* _Available data_
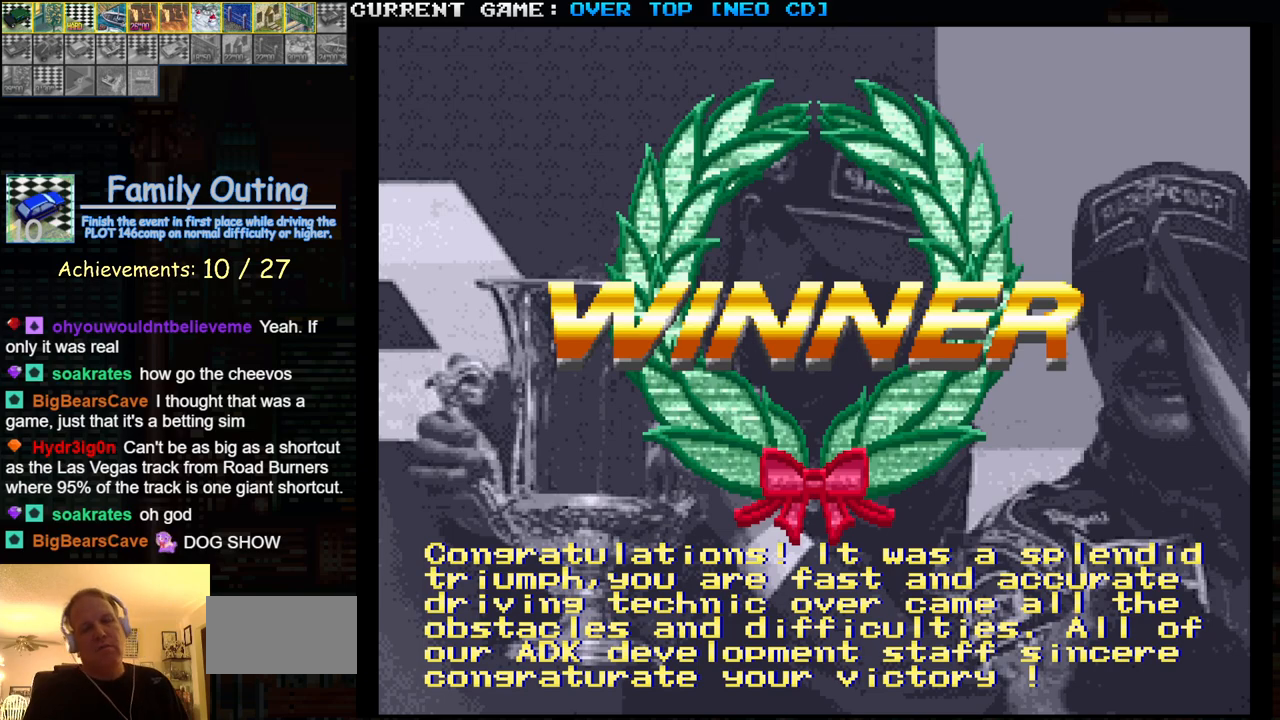
{"buttons": ["START"], "left_stick": "center", "events": [[17, "START", "down"], [33, "SQUARE", "up"]]}
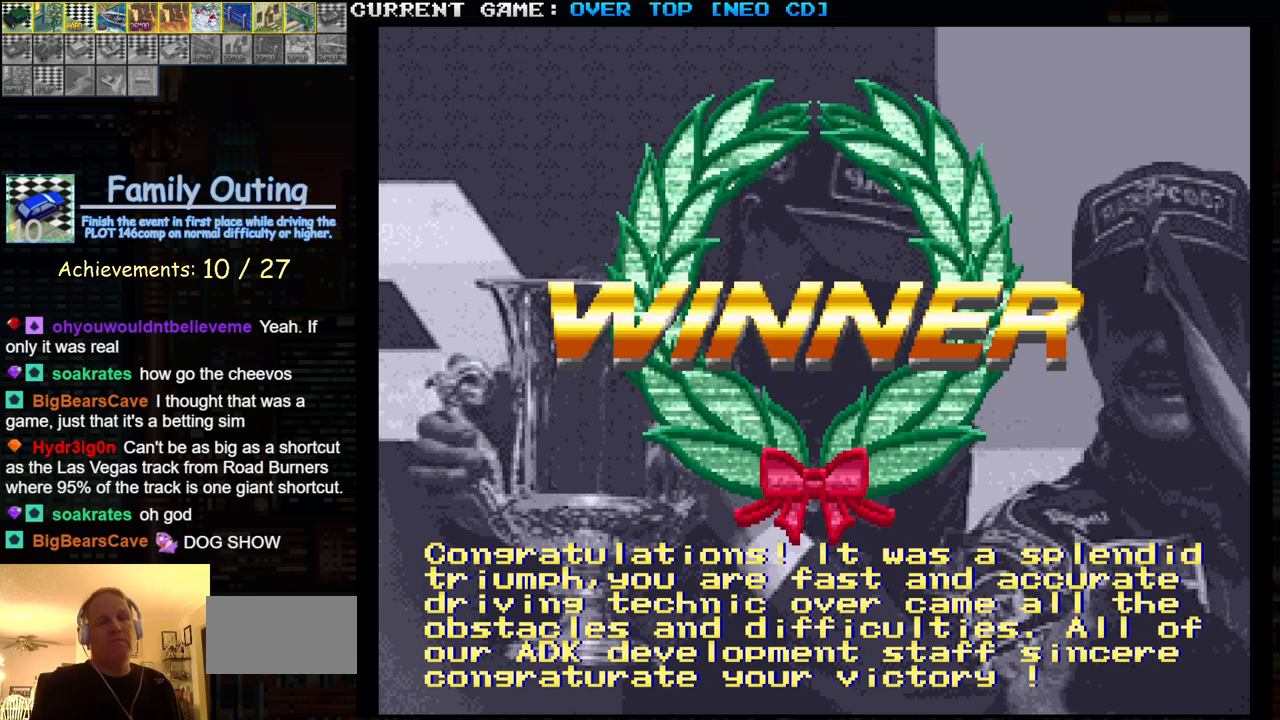
{"buttons": [], "left_stick": "center", "events": [[500, "START", "up"]]}
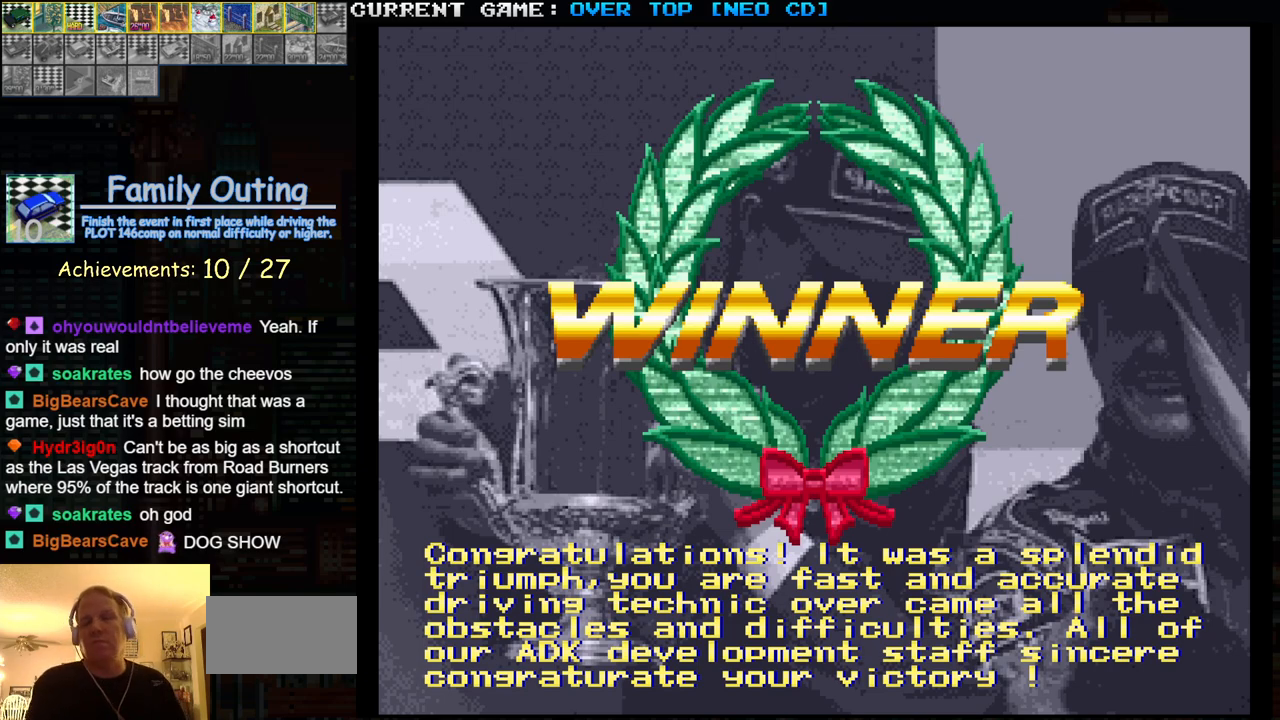
{"buttons": [], "left_stick": "center", "events": [[183, "START", "down"], [400, "START", "up"]]}
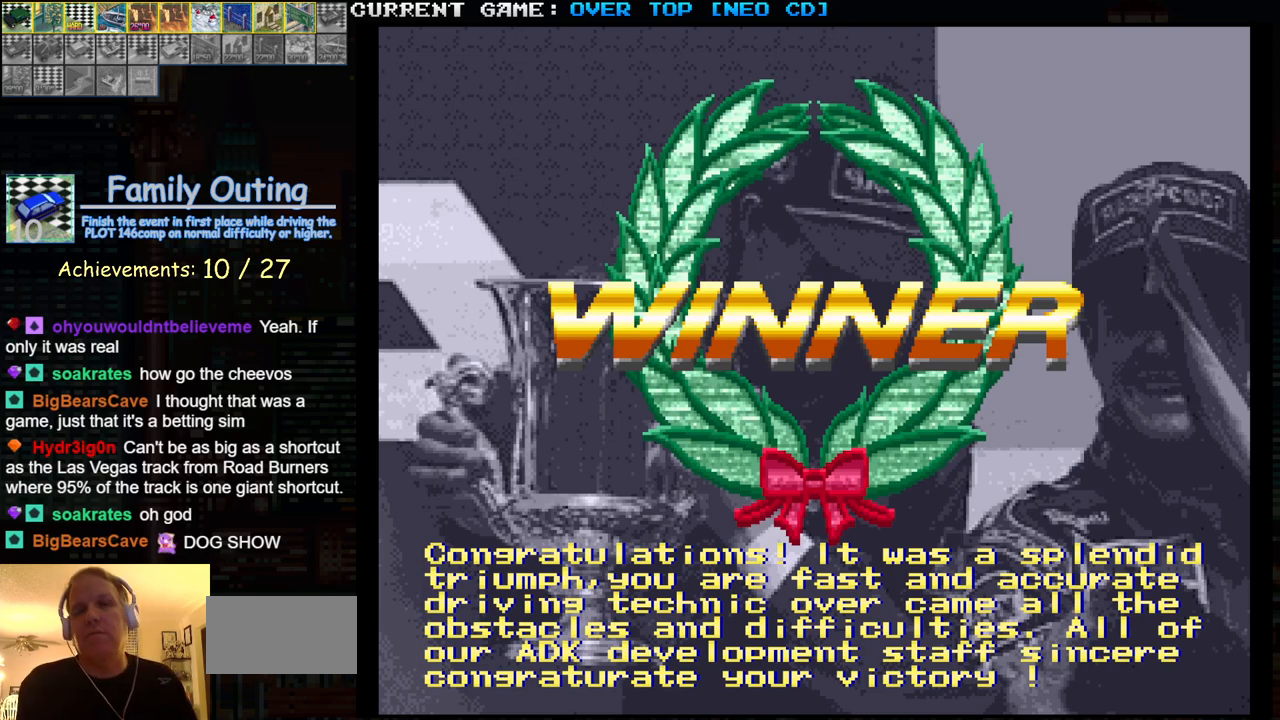
{"buttons": [], "left_stick": "center", "events": []}
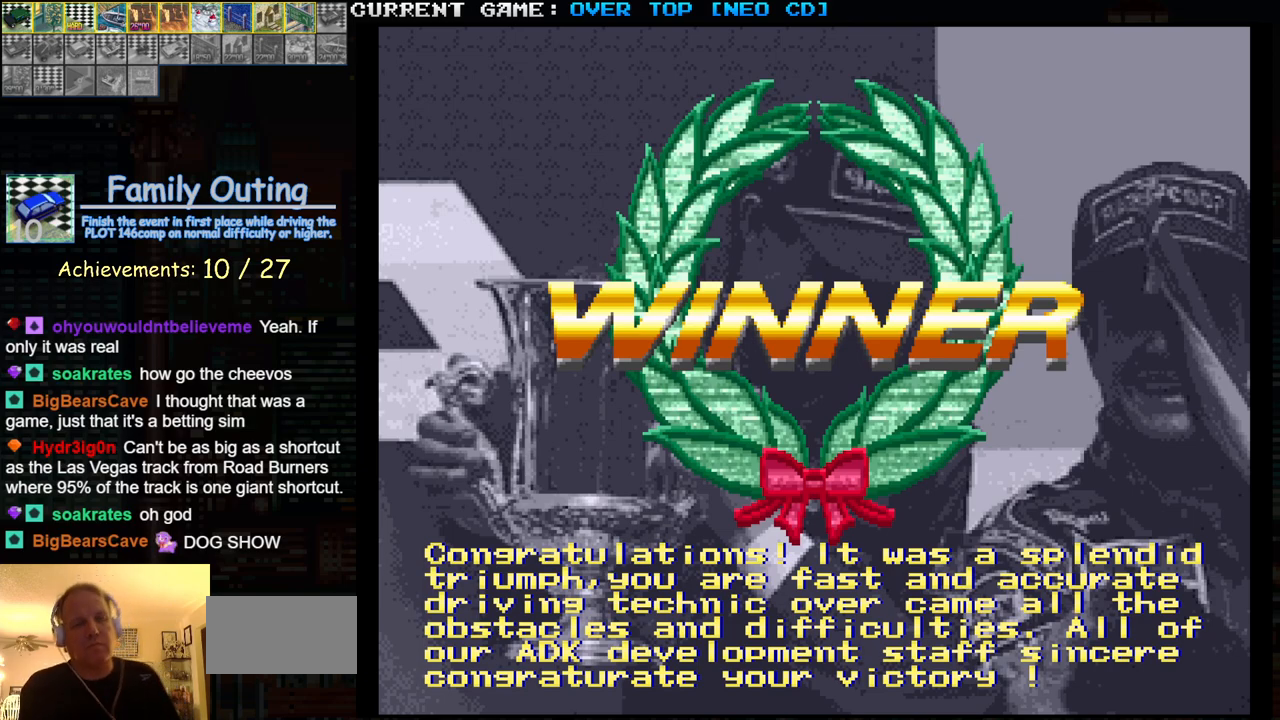
{"buttons": [], "left_stick": "center", "events": []}
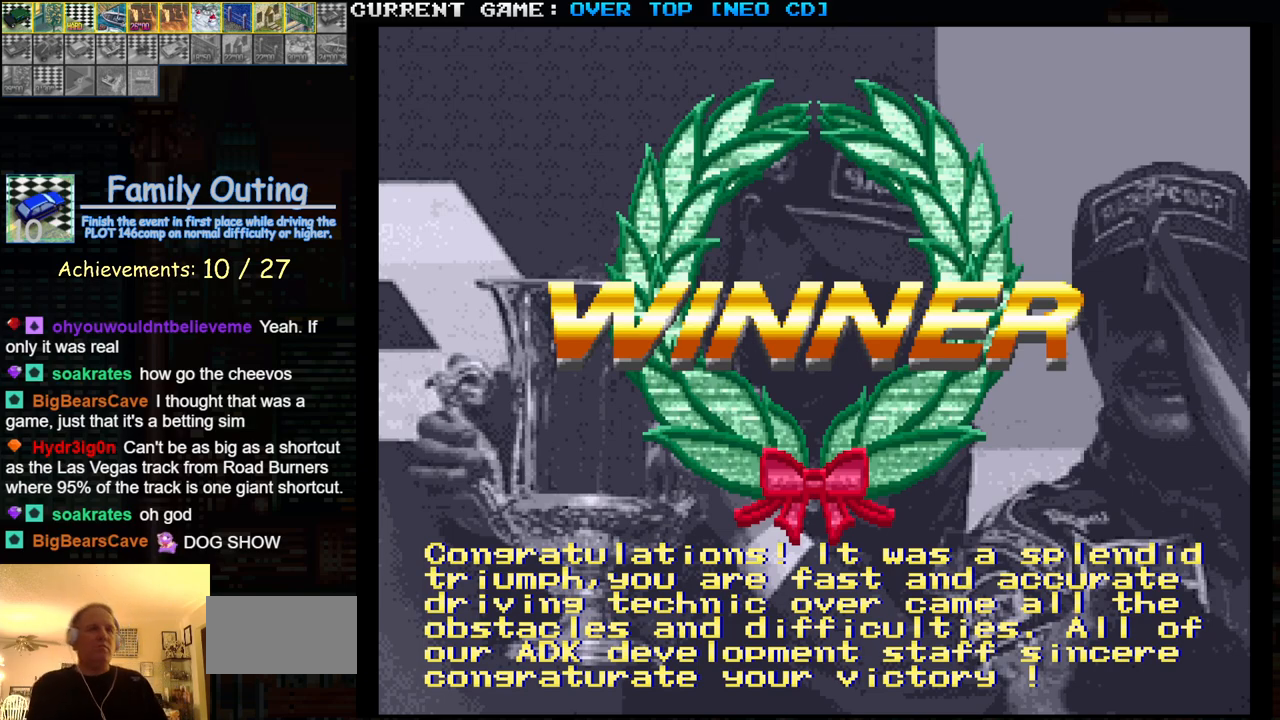
{"buttons": [], "left_stick": "center", "events": []}
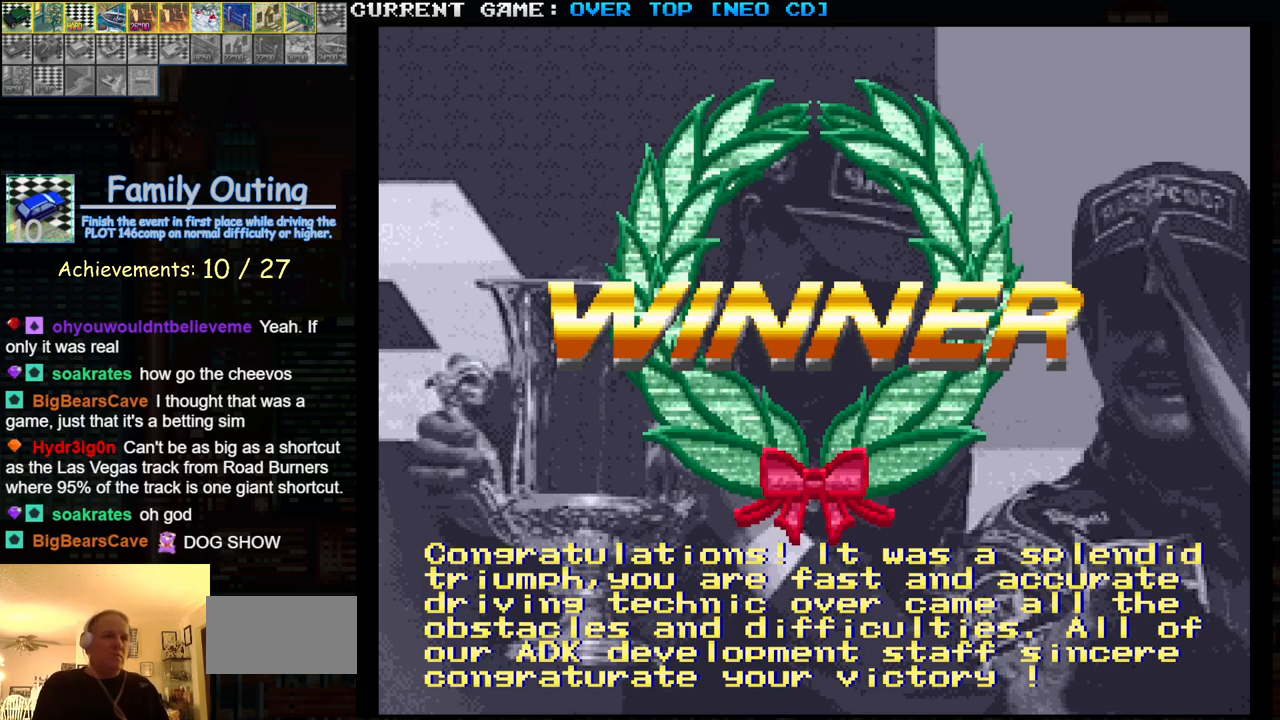
{"buttons": [], "left_stick": "center", "events": []}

* _Problem statement_
Select every line of the material above holding the word "START" and copy it.

* _Answer box_
{"buttons": ["START"], "left_stick": "center", "events": [[17, "START", "down"], [33, "SQUARE", "up"]]}
{"buttons": [], "left_stick": "center", "events": [[500, "START", "up"]]}
{"buttons": [], "left_stick": "center", "events": [[183, "START", "down"], [400, "START", "up"]]}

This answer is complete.